Text under study section start

Statistical indexes and p-values of both used tests presented in Table 2 and Table 3 reveal that mixed effect scenario framework outperformed fixed effects scenario. Therefore, from a statistical point of view (see Table 2; Table 3), for the impact on the number of trees per hectare, and quadratic mean diameter dynamics, mean height was revealed to be the most important predictor variable. For the impact on the mean height dynamic, quadratic mean diameter was revealed to be the most important predictor variable. For the mixed effects scenario forecast relationships of the number of trees per hectare, quadratic mean diameter and mean height attained acceptable values of statistical indexes and p-values of tests (see Table 2). For the fixed effects scenario, all forecast relationships attained lower values of statistical indexes and p-values of tests than the mixed effects scenario models (compare Table 2; Table 3).

For Scots pine stands the number of trees per hectare dynamic over dominant height was examined by Stankova (2016) [45] and attained the bias value −11.0 (−0.37%), the root mean square error value 403 and the coefficient of determination value 0.948. The transition functions method for the stand density predictions, using dataset from teak forests in southern India [46], produced coefficient of determination, 0.985, and root mean square error, 43.15. For Pinus radiata D. Don plantations in Galicia [9] explained 99.3% of the total variance. For the new developed mixed effects scenario stand density models the predictive ability accessed by statistical indexes such as the mean prediction bias (percentage), 0.352 (−0.06%), the root mean squared error of predictions (percentage), 45.173 (3.36%), the mean absolute prediction bias (percentage), 32.305 (3.32%), exceeds the results in previous studies [45].

Previous prediction models of quadratic mean diameter for Pinus radiata D. Don plantations in Galicia [9] attained coefficient of determination, 0.959, and root mean square error, 4.5 cm, and for teak forests in southern India [46] attained coefficient of determination, 0.742, and root mean square error, 2.3 cm. For Chinese pine (Pinus tabulaeformis) plantations situated on upland sites throughout northwestern Beijing the forecast model (5 year) attained coefficient of determination, 0.927 [47]. In this study, for the mixed effects scenario, the quadratic mean diameter prediction (forecast) defined by Equation (10) proved satisfactory with the mean prediction (forecast) bias, −0.001 cm (0.188 cm), the absolute prediction (forecast) bias, 0.266 cm (0.494 cm), the root mean squared prediction (forecast) error, 0.340 cm (0.469 cm), and prediction (forecast) coefficient of determination, 0.997 (0.992).

4.2. Stand Basal Area Models

Stand basal area, G, is an important variable of a forest stand which is simply the sum of the cross-sectional area at breast height of all trees per hectare of a forest stand (m²/ha). Stand basal area can be used to estimate stand volume or as a useful measure of the degree of competition in the stand [1,13]. Basal area growth describes the stand development over age and is traditionally used in exploring management scenarios [48]. Stand basal area is defined by:

$$G=\frac{\pi ·D^2}{40000}·N$$

(19)

Text under study section end

*Things to do*:
1 – List each distinct forest type or plantation for which the forest stand modeling text reports results from earlier studies.
2 – Rewrite the paragraph of the forest stand modeling text that begins "Stand basal area, G, is" as a short bulleted list that keeps its main facts.

Information provided section start

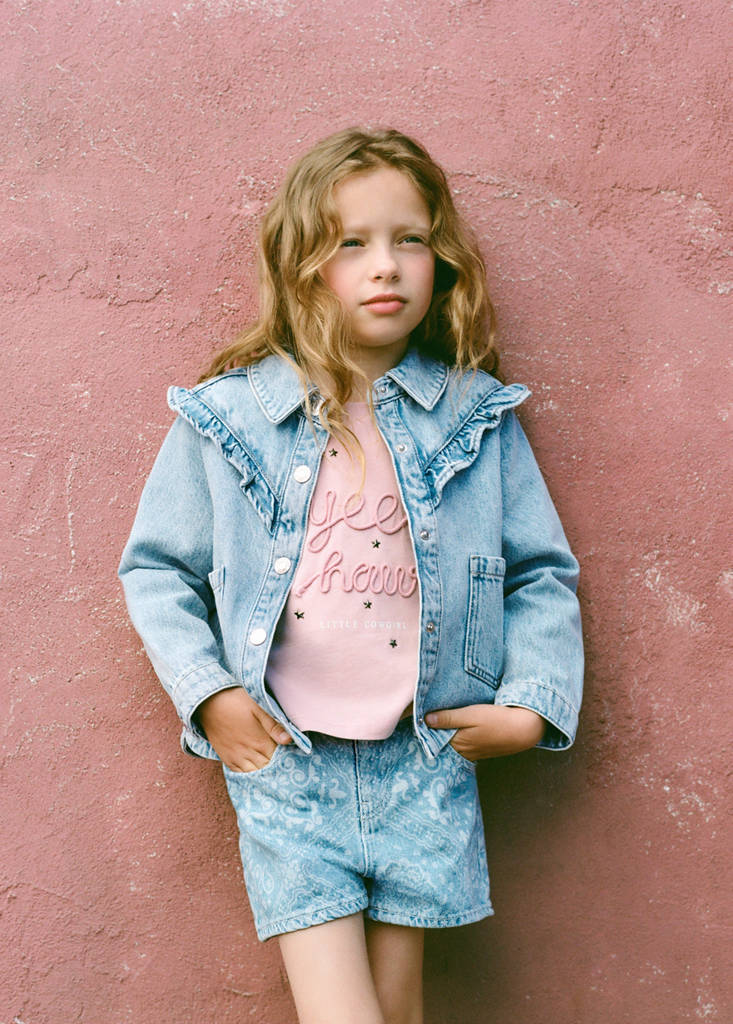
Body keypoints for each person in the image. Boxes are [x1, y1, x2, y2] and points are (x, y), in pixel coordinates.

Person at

Information provided section end
Information provided section start

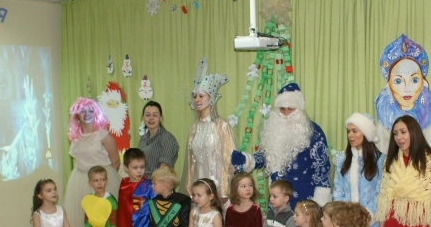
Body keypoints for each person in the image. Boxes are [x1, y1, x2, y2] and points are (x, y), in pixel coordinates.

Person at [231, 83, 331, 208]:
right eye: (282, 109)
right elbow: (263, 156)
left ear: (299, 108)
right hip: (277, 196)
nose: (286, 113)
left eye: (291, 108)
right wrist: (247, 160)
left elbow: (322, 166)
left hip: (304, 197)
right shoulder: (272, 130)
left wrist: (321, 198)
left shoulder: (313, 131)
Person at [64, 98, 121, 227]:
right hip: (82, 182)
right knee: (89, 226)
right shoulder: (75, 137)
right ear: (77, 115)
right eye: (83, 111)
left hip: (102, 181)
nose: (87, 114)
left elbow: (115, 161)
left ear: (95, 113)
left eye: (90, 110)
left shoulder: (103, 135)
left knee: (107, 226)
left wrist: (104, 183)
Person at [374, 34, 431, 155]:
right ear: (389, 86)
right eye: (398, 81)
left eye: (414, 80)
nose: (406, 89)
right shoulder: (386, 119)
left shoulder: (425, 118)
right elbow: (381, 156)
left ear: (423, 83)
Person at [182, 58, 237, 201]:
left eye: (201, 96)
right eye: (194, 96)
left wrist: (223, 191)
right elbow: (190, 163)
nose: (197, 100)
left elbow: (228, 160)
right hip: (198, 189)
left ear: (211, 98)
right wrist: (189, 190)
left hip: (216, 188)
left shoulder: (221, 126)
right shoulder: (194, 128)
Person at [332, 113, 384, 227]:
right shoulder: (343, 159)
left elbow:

Information provided section end

*Answers by item number*:
1 –
- Scots pine stands
- Teak forests in southern India
- Pinus radiata D. Don plantations in Galicia
- Chinese pine (Pinus tabulaeformis) plantations on upland sites throughout northwestern Beijing

2 –
- Stand basal area (G) is an important variable of a forest stand.
- It is the sum of the cross-sectional area at breast height of all trees per hectare, in m²/ha.
- It can be used to estimate stand volume or to measure the degree of competition in the stand.
- Basal area growth describes stand development over age.
- Basal area growth is traditionally used to explore management scenarios.